When you go to a play, the opera, the ballet, or even a concert you notice the people on the stage performing. You may also notice the lighting effects, audio effects, costuming, makeup, and the set the performers are on. All of these things are part of the world of Technical theatre.
Technical theatre encompasses all that goes into making a staged production. The areas of technical theatre are scenery,lighting, properties,costuming,and sound. All of these areas work together in a production to establish the place, time period, and mood of the production. If successful the audience will not even notice many of the technical elements of the show. Instead they will come away having enjoyed the show. However, if one of the areas is incomplete or of a lesser quality than the rest the entire production can suffer. Each area relies on the others for support so it is important that everyone works together and communicates as a team; if the lighting designer uses blue light in their design and the costume designer creates a yellow dress, the audience will see an ugly green dress. Technical theatre therefore depends on teamwork and cross-communication for success.
People in Technical Theatre
To put on a play it takes many people, doing many different jobs. Working together as a team the result can be very impressive. Each production organization is laid out differently, but most have people filling these roles.
The Stage Director is the person responsible for the artistic vision, the meaning and thusly the purpose of presenting the production. While not a technical position, the Stage Director is still important in technical production in that he/she coordinates the artistic efforts of the different designers and actors into one unified vision. The Production Manager works with the Stage Director and the various designers, coordinating all the various design elements,making sure the different designs are carried out as best as possible. This person coordinates the efforts of the different departments, and making certain the production maintins its production schedule and remains within the budget. The Technical Director (or TD) works with the Scene designer and Properties designer, supervises the master carpenter and oversees the construction of the set. The TD frequently (in smaller organizations) may also take on other functions, such as supervising the set and props crews.
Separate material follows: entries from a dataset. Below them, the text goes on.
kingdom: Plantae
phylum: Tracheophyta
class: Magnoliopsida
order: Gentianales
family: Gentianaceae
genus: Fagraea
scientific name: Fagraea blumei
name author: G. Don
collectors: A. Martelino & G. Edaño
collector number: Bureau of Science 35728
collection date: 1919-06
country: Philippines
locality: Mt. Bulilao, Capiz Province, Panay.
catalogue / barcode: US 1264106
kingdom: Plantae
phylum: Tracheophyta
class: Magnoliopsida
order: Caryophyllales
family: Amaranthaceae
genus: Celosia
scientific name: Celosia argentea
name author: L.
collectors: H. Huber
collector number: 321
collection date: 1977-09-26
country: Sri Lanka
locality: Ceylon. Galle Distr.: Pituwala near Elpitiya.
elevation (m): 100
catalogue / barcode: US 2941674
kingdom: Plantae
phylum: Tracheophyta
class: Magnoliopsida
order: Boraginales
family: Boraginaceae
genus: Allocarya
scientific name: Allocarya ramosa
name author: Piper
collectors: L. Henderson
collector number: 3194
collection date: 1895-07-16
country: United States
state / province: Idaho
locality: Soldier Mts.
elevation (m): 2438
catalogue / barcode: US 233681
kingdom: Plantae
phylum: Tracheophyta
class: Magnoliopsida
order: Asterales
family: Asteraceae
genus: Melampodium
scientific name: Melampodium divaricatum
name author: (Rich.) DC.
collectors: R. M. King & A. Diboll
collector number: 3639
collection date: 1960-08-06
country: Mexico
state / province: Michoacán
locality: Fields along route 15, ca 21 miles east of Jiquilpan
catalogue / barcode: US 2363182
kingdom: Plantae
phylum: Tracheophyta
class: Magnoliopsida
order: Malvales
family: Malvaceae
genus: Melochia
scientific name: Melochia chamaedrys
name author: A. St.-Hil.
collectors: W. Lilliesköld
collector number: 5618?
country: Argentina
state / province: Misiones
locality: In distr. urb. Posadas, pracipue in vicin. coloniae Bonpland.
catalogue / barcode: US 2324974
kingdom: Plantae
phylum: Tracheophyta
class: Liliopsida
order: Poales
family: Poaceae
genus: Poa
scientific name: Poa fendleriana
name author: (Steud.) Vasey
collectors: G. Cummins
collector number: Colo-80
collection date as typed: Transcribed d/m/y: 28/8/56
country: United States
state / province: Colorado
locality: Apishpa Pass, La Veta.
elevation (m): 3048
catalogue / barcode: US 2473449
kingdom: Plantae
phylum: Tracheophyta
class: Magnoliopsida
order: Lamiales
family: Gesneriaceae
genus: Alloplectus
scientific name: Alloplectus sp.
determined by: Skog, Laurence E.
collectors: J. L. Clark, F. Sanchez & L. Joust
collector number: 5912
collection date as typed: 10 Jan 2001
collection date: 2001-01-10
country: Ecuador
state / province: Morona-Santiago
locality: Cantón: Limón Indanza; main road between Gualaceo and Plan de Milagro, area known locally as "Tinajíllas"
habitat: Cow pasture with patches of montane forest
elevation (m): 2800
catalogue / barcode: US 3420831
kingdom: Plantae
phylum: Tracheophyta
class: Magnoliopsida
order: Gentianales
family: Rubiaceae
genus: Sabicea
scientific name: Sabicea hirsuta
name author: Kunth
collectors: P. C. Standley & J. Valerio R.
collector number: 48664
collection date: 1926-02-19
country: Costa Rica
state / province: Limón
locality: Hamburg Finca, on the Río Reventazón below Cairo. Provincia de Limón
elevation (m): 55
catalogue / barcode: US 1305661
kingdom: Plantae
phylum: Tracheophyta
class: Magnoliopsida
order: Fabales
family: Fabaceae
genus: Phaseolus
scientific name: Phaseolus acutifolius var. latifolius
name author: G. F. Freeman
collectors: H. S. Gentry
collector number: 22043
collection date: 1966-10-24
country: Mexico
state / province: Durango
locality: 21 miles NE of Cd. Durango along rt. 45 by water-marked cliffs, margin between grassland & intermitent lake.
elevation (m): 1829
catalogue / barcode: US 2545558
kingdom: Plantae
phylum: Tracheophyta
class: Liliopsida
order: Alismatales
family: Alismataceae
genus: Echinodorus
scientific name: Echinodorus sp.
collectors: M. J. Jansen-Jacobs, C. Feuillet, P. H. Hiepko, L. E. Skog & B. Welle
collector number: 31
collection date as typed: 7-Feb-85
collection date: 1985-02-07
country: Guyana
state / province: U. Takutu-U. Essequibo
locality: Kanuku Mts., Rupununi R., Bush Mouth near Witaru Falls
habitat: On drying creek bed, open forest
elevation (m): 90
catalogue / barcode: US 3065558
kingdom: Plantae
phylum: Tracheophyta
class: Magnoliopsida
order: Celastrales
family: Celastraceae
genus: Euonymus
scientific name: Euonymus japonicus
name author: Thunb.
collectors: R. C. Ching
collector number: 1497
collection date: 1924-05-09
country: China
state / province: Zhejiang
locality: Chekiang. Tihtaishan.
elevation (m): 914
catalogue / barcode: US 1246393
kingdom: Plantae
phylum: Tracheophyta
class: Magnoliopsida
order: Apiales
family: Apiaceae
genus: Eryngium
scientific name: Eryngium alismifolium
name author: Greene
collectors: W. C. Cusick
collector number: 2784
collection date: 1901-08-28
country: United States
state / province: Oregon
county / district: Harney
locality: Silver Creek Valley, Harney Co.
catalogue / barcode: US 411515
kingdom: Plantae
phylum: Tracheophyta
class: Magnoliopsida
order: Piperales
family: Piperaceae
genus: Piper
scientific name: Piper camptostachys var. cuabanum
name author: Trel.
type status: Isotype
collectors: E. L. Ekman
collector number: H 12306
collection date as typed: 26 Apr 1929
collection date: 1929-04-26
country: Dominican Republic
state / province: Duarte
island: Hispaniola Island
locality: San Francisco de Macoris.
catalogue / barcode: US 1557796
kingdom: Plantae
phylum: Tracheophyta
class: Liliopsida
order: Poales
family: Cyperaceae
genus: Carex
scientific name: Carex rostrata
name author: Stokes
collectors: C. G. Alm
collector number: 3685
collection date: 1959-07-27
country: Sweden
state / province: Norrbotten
The Designers are the people that make the artistic decisions in their respective areas. The Scene Designer designs the sets for the different scenes. The Lighting Designer designs how the playing area and the actors will be lit. The Properties Designer obtains and sometime even creates the hand props held by the actors and props used on the stage. The Costume Designerdesigns the clothes that the people will wear, often designing or working closely with the designers of the hair and makeup as well. The Sound Designer chooses or makes the different sound effects that will play during the show, as well as determining who gets microphones, and how much amplification will be necessary.
The crew heads are responsible for coordinating the efforts of the different crews of stagehands working under them in the implementation of the designers' work. The Master Carpenter directs the construction of the set. He/she may also coordinate the people that move the set during scene changes. The Scenic Charge is the person that oversees the painting of the set. The Master Electrician makes sure that the lighting instruments get placed where the designer needs them. They also oversee the people operating the lighting control board and any follow spots. The Audio Engineer oversees the layout of the sound system; during the show they will oversee the operator of the sound boards and make sure any microphones and other sound equipment is working. The Properties (or props) Master will gather the items that the actors will handle during the performance. Under direction of either the scenic designer they may also in charge of "set dressings" such as tables and chairs that the actors will interact with. The Costumer will coordinate the making of the costumes and the fitting them on the performers.
The stagehands are the people that do the labor. These people are divided into several crews. The carpenters build the set, and move set pieces during the show. The painters paint the set the colors the designer specified. The electricians put the lights in the correct place, run the cables to power them, and operate the control board and any followspots. The audio crew will place speakers and microphones as well as run the cables to power them. In addition, they will operate the sound mixers. The wardrobe mistress supervises the stitchers and drapers who sew and mend and clean the costumes, and the dressers who help the actors get into them. The props crew will make sure the items the actors need are where they are supposed to be, and repair them if they get broken.